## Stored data

+++++

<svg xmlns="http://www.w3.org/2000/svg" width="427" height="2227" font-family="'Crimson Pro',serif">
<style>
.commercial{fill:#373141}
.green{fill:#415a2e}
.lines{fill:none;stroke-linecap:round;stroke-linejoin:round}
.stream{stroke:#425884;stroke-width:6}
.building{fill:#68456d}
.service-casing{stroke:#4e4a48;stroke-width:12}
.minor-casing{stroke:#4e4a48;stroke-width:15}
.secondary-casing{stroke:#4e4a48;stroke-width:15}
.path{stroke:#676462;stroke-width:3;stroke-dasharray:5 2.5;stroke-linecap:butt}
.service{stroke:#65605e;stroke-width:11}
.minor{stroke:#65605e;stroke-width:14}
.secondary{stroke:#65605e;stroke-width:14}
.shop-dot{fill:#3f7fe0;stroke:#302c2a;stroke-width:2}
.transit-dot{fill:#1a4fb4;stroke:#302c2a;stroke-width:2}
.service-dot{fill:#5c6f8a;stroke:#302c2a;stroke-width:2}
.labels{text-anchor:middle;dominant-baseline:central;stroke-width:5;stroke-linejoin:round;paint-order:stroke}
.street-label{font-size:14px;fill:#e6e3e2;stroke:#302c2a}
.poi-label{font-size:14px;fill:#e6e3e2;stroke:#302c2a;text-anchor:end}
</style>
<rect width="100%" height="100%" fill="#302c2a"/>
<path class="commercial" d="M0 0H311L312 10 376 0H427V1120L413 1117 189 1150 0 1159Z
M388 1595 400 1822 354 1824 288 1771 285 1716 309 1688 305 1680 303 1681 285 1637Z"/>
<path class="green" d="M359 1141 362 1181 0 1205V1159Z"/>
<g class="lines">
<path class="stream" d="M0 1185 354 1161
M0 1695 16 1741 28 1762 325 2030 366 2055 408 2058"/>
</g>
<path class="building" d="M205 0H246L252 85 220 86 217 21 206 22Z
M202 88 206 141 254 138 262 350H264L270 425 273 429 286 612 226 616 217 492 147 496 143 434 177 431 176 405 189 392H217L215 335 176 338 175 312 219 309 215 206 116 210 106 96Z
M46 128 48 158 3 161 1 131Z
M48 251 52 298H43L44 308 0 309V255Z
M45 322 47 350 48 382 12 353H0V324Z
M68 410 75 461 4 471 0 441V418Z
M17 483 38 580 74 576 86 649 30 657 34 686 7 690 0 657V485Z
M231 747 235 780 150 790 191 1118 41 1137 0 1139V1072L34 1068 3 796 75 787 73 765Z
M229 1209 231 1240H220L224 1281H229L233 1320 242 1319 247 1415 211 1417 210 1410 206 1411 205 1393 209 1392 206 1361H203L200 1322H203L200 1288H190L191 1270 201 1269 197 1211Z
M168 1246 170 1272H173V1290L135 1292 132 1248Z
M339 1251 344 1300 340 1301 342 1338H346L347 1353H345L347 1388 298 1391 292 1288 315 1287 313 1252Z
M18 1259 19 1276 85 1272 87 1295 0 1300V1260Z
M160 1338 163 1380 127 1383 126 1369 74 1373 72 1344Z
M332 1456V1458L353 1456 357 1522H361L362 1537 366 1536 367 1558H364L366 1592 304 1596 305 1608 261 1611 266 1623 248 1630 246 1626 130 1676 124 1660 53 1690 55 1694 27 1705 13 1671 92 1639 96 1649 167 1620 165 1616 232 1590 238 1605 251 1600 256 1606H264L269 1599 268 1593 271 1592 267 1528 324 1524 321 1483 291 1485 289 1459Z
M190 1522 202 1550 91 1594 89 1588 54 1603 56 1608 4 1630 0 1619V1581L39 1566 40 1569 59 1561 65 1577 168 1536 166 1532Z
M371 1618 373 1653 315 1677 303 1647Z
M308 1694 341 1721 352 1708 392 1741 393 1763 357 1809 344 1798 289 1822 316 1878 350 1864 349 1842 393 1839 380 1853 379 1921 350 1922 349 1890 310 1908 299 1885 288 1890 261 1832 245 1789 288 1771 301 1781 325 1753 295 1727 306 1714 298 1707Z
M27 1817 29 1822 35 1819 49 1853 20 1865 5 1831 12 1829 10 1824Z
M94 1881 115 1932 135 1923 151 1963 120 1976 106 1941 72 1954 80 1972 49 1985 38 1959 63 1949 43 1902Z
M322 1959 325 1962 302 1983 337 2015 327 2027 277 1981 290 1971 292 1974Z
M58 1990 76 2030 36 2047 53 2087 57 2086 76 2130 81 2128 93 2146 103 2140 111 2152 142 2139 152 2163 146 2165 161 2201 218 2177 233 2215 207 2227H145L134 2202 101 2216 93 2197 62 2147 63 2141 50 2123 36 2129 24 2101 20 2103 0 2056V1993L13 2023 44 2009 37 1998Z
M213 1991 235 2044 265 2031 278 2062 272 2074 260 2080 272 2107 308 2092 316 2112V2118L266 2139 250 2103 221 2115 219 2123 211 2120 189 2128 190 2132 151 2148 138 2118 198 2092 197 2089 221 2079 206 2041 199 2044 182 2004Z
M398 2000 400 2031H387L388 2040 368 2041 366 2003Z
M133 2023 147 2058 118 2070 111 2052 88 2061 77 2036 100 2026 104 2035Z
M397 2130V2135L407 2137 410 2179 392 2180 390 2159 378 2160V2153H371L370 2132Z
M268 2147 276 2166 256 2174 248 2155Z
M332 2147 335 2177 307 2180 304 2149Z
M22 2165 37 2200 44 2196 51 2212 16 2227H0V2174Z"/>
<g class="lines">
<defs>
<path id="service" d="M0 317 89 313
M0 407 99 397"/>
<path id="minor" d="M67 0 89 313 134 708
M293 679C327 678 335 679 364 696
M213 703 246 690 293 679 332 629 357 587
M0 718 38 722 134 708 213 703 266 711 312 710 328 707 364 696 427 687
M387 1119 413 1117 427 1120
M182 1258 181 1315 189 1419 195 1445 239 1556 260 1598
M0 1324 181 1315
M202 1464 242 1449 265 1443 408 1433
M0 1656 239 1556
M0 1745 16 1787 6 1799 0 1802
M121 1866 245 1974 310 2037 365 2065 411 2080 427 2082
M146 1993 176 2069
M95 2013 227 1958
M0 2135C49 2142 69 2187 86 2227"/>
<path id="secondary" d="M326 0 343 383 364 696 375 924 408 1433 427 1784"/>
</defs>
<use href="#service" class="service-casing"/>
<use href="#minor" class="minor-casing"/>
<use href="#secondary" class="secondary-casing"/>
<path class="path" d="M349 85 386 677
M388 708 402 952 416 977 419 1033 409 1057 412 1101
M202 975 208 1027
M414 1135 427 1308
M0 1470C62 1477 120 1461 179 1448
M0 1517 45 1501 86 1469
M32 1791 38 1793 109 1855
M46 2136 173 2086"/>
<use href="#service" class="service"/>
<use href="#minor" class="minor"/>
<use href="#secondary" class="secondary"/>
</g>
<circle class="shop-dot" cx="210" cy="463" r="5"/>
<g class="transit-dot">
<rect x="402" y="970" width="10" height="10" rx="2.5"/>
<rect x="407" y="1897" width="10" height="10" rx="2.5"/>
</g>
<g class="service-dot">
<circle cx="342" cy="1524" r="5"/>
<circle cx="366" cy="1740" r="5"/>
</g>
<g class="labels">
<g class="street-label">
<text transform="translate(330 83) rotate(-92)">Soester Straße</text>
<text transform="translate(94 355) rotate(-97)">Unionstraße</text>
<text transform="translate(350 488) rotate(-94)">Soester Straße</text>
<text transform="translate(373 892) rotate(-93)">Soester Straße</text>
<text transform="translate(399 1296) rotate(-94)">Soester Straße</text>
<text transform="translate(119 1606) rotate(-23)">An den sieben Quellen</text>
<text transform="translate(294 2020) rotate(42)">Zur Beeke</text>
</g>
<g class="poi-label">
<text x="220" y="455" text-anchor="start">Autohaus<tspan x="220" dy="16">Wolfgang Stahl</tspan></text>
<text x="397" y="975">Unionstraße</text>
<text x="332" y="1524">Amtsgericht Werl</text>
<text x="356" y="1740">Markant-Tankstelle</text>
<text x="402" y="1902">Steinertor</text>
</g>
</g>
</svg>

+++++

## Directions
Note each line above that holds "casing", then copy all of them.

## Written answer
.service-casing{stroke:#4e4a48;stroke-width:12}
.minor-casing{stroke:#4e4a48;stroke-width:15}
.secondary-casing{stroke:#4e4a48;stroke-width:15}
<use href="#service" class="service-casing"/>
<use href="#minor" class="minor-casing"/>
<use href="#secondary" class="secondary-casing"/>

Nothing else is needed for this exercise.